Goal
Copy out the entries exactly, from the first line to the last.
::: Source material :::
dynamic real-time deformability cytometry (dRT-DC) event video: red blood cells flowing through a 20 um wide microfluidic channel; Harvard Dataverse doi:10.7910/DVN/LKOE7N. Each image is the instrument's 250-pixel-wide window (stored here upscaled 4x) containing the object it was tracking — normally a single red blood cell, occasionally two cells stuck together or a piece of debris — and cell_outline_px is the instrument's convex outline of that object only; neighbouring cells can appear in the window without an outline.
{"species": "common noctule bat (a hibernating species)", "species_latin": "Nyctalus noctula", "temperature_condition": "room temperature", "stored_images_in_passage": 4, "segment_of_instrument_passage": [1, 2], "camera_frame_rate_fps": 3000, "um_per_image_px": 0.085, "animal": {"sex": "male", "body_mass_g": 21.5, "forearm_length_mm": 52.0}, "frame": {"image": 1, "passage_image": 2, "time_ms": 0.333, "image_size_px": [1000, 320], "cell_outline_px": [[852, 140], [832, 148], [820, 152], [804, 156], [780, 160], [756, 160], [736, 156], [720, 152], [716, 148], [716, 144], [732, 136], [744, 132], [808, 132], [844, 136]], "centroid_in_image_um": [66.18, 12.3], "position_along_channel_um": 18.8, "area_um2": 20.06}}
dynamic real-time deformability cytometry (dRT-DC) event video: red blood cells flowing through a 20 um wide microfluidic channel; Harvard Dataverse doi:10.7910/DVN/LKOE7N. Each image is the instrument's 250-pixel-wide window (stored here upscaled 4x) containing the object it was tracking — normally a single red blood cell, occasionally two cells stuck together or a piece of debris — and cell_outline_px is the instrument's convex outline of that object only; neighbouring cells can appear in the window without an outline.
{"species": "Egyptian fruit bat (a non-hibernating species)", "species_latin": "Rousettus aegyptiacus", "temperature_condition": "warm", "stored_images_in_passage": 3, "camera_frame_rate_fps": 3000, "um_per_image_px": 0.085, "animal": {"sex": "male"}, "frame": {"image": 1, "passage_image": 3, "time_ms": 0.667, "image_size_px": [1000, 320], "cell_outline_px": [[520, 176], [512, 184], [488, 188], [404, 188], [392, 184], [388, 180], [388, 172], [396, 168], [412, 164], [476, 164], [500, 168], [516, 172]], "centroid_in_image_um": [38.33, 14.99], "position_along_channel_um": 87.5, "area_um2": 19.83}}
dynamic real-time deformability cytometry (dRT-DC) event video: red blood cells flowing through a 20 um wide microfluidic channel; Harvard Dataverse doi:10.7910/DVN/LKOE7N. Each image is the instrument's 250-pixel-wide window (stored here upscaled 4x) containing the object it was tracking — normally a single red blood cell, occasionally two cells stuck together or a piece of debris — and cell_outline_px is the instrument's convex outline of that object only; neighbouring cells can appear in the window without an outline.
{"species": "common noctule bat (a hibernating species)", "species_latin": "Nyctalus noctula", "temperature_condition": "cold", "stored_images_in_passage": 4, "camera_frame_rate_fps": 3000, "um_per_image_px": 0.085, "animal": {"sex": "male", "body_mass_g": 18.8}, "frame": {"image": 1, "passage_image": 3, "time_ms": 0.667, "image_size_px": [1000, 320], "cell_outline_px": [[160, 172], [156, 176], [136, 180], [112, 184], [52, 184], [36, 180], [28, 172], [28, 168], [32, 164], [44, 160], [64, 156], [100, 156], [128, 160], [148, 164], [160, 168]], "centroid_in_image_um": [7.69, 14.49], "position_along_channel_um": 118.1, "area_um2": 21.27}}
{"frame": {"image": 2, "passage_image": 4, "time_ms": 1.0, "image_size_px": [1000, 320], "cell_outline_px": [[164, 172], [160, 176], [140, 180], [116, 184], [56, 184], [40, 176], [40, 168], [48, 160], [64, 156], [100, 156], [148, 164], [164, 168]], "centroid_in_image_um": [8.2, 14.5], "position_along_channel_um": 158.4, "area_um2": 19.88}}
:::
Answer to this task
dynamic real-time deformability cytometry (dRT-DC) event video: red blood cells flowing through a 20 um wide microfluidic channel; Harvard Dataverse doi:10.7910/DVN/LKOE7N. Each image is the instrument's 250-pixel-wide window (stored here upscaled 4x) containing the object it was tracking — normally a single red blood cell, occasionally two cells stuck together or a piece of debris — and cell_outline_px is the instrument's convex outline of that object only; neighbouring cells can appear in the window without an outline.
{"species": "common noctule bat (a hibernating species)", "species_latin": "Nyctalus noctula", "temperature_condition": "room temperature", "stored_images_in_passage": 4, "segment_of_instrument_passage": [1, 2], "camera_frame_rate_fps": 3000, "um_per_image_px": 0.085, "animal": {"sex": "male", "body_mass_g": 21.5, "forearm_length_mm": 52.0}, "frame": {"image": 1, "passage_image": 2, "time_ms": 0.333, "image_size_px": [1000, 320], "cell_outline_px": [[852, 140], [832, 148], [820, 152], [804, 156], [780, 160], [756, 160], [736, 156], [720, 152], [716, 148], [716, 144], [732, 136], [744, 132], [808, 132], [844, 136]], "centroid_in_image_um": [66.18, 12.3], "position_along_channel_um": 18.8, "area_um2": 20.06}}
dynamic real-time deformability cytometry (dRT-DC) event video: red blood cells flowing through a 20 um wide microfluidic channel; Harvard Dataverse doi:10.7910/DVN/LKOE7N. Each image is the instrument's 250-pixel-wide window (stored here upscaled 4x) containing the object it was tracking — normally a single red blood cell, occasionally two cells stuck together or a piece of debris — and cell_outline_px is the instrument's convex outline of that object only; neighbouring cells can appear in the window without an outline.
{"species": "Egyptian fruit bat (a non-hibernating species)", "species_latin": "Rousettus aegyptiacus", "temperature_condition": "warm", "stored_images_in_passage": 3, "camera_frame_rate_fps": 3000, "um_per_image_px": 0.085, "animal": {"sex": "male"}, "frame": {"image": 1, "passage_image": 3, "time_ms": 0.667, "image_size_px": [1000, 320], "cell_outline_px": [[520, 176], [512, 184], [488, 188], [404, 188], [392, 184], [388, 180], [388, 172], [396, 168], [412, 164], [476, 164], [500, 168], [516, 172]], "centroid_in_image_um": [38.33, 14.99], "position_along_channel_um": 87.5, "area_um2": 19.83}}
dynamic real-time deformability cytometry (dRT-DC) event video: red blood cells flowing through a 20 um wide microfluidic channel; Harvard Dataverse doi:10.7910/DVN/LKOE7N. Each image is the instrument's 250-pixel-wide window (stored here upscaled 4x) containing the object it was tracking — normally a single red blood cell, occasionally two cells stuck together or a piece of debris — and cell_outline_px is the instrument's convex outline of that object only; neighbouring cells can appear in the window without an outline.
{"species": "common noctule bat (a hibernating species)", "species_latin": "Nyctalus noctula", "temperature_condition": "cold", "stored_images_in_passage": 4, "camera_frame_rate_fps": 3000, "um_per_image_px": 0.085, "animal": {"sex": "male", "body_mass_g": 18.8}, "frame": {"image": 1, "passage_image": 3, "time_ms": 0.667, "image_size_px": [1000, 320], "cell_outline_px": [[160, 172], [156, 176], [136, 180], [112, 184], [52, 184], [36, 180], [28, 172], [28, 168], [32, 164], [44, 160], [64, 156], [100, 156], [128, 160], [148, 164], [160, 168]], "centroid_in_image_um": [7.69, 14.49], "position_along_channel_um": 118.1, "area_um2": 21.27}}
{"frame": {"image": 2, "passage_image": 4, "time_ms": 1.0, "image_size_px": [1000, 320], "cell_outline_px": [[164, 172], [160, 176], [140, 180], [116, 184], [56, 184], [40, 176], [40, 168], [48, 160], [64, 156], [100, 156], [148, 164], [164, 168]], "centroid_in_image_um": [8.2, 14.5], "position_along_channel_um": 158.4, "area_um2": 19.88}}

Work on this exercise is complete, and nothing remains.